Provided material START
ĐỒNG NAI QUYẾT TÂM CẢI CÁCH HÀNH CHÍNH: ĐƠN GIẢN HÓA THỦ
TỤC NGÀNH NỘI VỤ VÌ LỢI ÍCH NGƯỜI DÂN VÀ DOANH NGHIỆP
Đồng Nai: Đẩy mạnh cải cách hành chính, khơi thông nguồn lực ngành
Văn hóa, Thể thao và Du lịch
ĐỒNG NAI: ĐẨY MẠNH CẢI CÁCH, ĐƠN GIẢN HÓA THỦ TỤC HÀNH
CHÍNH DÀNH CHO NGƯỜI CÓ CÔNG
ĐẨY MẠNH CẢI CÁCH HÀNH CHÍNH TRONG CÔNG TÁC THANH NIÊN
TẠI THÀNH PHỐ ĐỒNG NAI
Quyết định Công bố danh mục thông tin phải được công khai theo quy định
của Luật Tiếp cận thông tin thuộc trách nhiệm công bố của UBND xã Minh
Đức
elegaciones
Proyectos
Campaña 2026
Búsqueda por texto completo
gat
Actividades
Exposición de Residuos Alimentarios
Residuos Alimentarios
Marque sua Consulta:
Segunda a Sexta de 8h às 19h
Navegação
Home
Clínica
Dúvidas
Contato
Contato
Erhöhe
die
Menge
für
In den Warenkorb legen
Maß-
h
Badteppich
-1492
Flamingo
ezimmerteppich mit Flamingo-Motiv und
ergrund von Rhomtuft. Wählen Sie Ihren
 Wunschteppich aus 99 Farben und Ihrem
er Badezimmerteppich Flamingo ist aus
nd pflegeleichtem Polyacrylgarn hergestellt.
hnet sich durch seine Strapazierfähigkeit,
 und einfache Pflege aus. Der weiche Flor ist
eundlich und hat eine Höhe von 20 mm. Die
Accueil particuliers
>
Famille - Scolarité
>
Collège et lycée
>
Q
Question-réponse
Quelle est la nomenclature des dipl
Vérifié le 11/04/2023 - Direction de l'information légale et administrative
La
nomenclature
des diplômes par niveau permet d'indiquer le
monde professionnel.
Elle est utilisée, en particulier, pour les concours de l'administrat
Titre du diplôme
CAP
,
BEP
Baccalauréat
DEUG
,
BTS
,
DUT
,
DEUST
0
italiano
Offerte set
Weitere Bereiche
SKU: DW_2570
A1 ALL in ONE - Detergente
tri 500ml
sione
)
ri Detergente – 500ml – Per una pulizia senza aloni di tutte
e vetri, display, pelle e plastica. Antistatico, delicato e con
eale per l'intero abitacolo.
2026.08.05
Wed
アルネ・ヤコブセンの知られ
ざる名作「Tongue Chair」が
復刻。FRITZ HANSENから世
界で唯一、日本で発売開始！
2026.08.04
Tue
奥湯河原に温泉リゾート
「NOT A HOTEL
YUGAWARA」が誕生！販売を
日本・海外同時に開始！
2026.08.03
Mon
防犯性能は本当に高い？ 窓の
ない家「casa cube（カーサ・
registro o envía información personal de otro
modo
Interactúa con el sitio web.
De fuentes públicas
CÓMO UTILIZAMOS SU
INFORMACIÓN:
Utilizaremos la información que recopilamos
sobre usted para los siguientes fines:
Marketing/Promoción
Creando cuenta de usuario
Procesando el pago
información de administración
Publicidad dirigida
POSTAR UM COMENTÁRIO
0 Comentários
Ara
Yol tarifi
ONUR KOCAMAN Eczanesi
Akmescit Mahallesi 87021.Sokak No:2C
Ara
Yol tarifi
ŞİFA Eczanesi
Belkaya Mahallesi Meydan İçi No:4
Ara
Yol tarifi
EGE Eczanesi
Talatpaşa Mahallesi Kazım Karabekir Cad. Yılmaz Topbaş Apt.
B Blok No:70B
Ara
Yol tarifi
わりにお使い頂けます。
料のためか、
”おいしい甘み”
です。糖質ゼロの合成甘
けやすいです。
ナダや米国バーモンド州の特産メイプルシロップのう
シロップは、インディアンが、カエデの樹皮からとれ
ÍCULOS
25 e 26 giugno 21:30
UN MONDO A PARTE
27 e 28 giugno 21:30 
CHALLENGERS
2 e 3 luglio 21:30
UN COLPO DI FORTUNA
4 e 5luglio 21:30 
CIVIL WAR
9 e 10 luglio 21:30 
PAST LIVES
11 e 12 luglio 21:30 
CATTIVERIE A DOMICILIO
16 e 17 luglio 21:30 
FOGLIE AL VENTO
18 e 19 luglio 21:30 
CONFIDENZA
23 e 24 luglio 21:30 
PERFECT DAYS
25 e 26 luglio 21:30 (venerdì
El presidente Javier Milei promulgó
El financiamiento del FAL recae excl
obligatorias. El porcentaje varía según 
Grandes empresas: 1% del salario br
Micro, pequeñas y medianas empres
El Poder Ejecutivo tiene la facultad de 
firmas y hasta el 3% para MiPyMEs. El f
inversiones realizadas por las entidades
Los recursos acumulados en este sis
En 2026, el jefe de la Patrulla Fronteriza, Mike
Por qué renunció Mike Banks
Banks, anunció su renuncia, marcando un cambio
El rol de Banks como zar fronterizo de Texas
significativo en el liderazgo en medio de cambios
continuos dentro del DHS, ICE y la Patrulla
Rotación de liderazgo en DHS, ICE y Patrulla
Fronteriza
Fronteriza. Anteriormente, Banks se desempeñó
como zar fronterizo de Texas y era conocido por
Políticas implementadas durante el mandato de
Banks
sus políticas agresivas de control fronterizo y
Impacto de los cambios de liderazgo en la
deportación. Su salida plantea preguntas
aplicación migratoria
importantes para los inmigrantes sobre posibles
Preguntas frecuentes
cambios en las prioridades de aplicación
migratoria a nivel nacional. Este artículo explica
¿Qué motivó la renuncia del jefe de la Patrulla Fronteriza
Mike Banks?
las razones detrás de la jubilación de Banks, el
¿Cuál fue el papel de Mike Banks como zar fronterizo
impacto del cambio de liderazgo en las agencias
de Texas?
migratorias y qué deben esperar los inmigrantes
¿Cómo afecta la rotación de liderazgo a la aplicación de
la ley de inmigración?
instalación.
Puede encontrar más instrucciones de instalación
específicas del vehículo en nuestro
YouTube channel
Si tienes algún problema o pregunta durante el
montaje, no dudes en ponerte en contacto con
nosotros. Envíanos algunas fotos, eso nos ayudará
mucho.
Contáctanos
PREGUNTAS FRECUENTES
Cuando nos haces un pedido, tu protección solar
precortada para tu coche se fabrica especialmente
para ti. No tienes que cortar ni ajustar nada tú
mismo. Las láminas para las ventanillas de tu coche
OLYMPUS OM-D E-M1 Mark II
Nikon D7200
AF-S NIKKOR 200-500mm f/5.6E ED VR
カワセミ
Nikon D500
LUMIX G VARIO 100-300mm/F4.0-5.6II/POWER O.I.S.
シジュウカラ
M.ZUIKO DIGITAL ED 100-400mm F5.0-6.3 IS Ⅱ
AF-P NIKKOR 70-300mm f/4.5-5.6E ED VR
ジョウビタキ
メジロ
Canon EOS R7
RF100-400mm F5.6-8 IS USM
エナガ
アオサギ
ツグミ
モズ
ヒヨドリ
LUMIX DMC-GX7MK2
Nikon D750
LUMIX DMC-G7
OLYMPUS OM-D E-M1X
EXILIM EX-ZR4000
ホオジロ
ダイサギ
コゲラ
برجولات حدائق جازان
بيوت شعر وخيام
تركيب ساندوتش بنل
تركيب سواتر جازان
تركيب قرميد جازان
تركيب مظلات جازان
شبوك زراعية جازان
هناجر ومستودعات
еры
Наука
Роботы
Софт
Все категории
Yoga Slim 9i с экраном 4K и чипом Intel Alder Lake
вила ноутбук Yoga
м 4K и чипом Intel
Provided material END
*Instructions to follow*: Set the entries down again exactly, beginning with their first line and ending with the line that contains "Búsqueda por texto completo"; omit all other lines.

*Result below*:
ĐỒNG NAI QUYẾT TÂM CẢI CÁCH HÀNH CHÍNH: ĐƠN GIẢN HÓA THỦ
TỤC NGÀNH NỘI VỤ VÌ LỢI ÍCH NGƯỜI DÂN VÀ DOANH NGHIỆP
Đồng Nai: Đẩy mạnh cải cách hành chính, khơi thông nguồn lực ngành
Văn hóa, Thể thao và Du lịch
ĐỒNG NAI: ĐẨY MẠNH CẢI CÁCH, ĐƠN GIẢN HÓA THỦ TỤC HÀNH
CHÍNH DÀNH CHO NGƯỜI CÓ CÔNG
ĐẨY MẠNH CẢI CÁCH HÀNH CHÍNH TRONG CÔNG TÁC THANH NIÊN
TẠI THÀNH PHỐ ĐỒNG NAI
Quyết định Công bố danh mục thông tin phải được công khai theo quy định
của Luật Tiếp cận thông tin thuộc trách nhiệm công bố của UBND xã Minh
Đức
elegaciones
Proyectos
Campaña 2026
Búsqueda por texto completo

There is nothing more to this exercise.